──────── Recorded data

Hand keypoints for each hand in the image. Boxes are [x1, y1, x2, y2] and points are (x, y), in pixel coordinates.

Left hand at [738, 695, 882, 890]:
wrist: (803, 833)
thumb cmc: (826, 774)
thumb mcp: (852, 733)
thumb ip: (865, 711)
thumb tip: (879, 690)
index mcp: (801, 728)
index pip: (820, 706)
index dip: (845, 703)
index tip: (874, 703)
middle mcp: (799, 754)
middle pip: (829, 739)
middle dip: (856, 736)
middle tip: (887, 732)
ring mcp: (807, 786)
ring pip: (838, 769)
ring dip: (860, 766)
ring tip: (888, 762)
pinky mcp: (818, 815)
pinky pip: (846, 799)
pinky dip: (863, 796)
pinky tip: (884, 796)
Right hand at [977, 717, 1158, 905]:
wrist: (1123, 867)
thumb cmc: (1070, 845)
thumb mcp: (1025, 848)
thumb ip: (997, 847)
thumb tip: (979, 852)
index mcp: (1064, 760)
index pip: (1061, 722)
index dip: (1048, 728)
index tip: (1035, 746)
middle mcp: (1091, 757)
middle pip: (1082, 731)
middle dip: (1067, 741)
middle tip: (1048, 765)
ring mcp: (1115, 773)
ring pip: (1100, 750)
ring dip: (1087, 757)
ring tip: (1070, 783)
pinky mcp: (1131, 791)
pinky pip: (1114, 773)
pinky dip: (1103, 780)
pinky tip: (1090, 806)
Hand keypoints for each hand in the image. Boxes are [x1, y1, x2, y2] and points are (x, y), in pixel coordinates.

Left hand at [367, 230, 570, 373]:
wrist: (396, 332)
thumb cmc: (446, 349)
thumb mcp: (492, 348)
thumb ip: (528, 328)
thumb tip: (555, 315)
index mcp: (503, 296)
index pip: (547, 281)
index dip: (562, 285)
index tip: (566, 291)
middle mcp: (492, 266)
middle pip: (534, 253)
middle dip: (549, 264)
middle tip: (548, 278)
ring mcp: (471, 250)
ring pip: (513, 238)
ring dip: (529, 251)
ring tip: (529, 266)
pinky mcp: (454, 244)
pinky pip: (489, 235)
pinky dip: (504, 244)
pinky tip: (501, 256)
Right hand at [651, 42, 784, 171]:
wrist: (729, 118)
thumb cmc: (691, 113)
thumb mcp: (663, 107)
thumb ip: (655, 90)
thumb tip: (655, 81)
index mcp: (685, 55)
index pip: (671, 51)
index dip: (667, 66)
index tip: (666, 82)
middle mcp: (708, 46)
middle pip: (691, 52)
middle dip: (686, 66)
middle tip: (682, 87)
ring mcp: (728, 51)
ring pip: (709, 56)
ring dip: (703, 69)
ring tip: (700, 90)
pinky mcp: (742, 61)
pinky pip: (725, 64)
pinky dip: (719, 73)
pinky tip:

────────────────

▶ Exercise aim
Your task is to repeat the entries exactly.

▶ Reply
Hand keypoints for each hand in the image. Boxes are [x1, y1, x2, y2] and points are (x, y), in pixel coordinates.

Left hand at [738, 695, 882, 890]:
wrist: (803, 833)
thumb cmc: (826, 774)
thumb mcp: (852, 733)
thumb ip: (865, 711)
thumb tip: (879, 690)
index mcp: (801, 728)
index pip: (820, 706)
index dip: (845, 703)
index tip: (874, 703)
middle mcp: (799, 754)
middle pip: (829, 739)
middle dip: (856, 736)
middle tip: (887, 732)
ring mcp: (807, 786)
ring pip: (838, 769)
ring dip: (860, 766)
ring tip: (888, 762)
pinky mcp: (818, 815)
pinky pip: (846, 799)
pinky dip: (863, 796)
pinky tip: (884, 796)
Right hand at [977, 717, 1158, 905]:
wrist: (1123, 867)
thumb cmc: (1070, 845)
thumb mcp: (1025, 848)
thumb ip: (997, 847)
thumb tip: (979, 852)
index mcp: (1064, 760)
index pip: (1061, 722)
index dip: (1048, 728)
index tip: (1035, 746)
middle mcp: (1091, 757)
middle pip: (1082, 731)
middle dip: (1067, 741)
middle tip: (1048, 765)
ring mcp: (1115, 773)
ring pip: (1100, 750)
ring dip: (1087, 757)
ring tip: (1070, 783)
pinky mcp: (1131, 791)
pinky pip: (1114, 773)
pinky dip: (1103, 780)
pinky tip: (1090, 806)
Hand keypoints for each hand in the image. Boxes are [x1, y1, x2, y2] and points are (x, y), in pixel coordinates.

Left hand at [367, 230, 570, 373]:
wrist: (396, 332)
thumb cmc: (446, 349)
thumb mcp: (492, 348)
thumb ip: (528, 328)
thumb tip: (555, 315)
index mcp: (503, 296)
index pip: (547, 281)
index dip: (562, 285)
index tip: (566, 291)
middle mcp: (492, 266)
middle pip: (534, 253)
middle dip: (549, 264)
middle tip: (548, 278)
ring mcp: (471, 250)
ring pip: (513, 238)
ring dip: (529, 251)
ring tip: (529, 266)
pinky mcp: (454, 244)
pinky pip: (489, 235)
pinky dip: (504, 244)
pinky tip: (501, 256)
Right hand at [651, 42, 784, 171]:
wrist: (729, 118)
thumb cmc: (691, 113)
thumb mcp: (663, 107)
thumb ip: (655, 90)
thumb tip: (655, 81)
index mcp: (685, 55)
index pip: (671, 51)
index dip: (667, 66)
index tip: (666, 82)
middle mcp: (708, 46)
middle pip: (691, 52)
middle dip: (686, 66)
middle tip: (682, 87)
ring mcp: (728, 51)
ring pip: (709, 56)
ring dip: (703, 69)
ring tip: (700, 90)
pinky mcp: (742, 61)
pinky pip: (725, 64)
pinky dip: (719, 73)
pinky tip:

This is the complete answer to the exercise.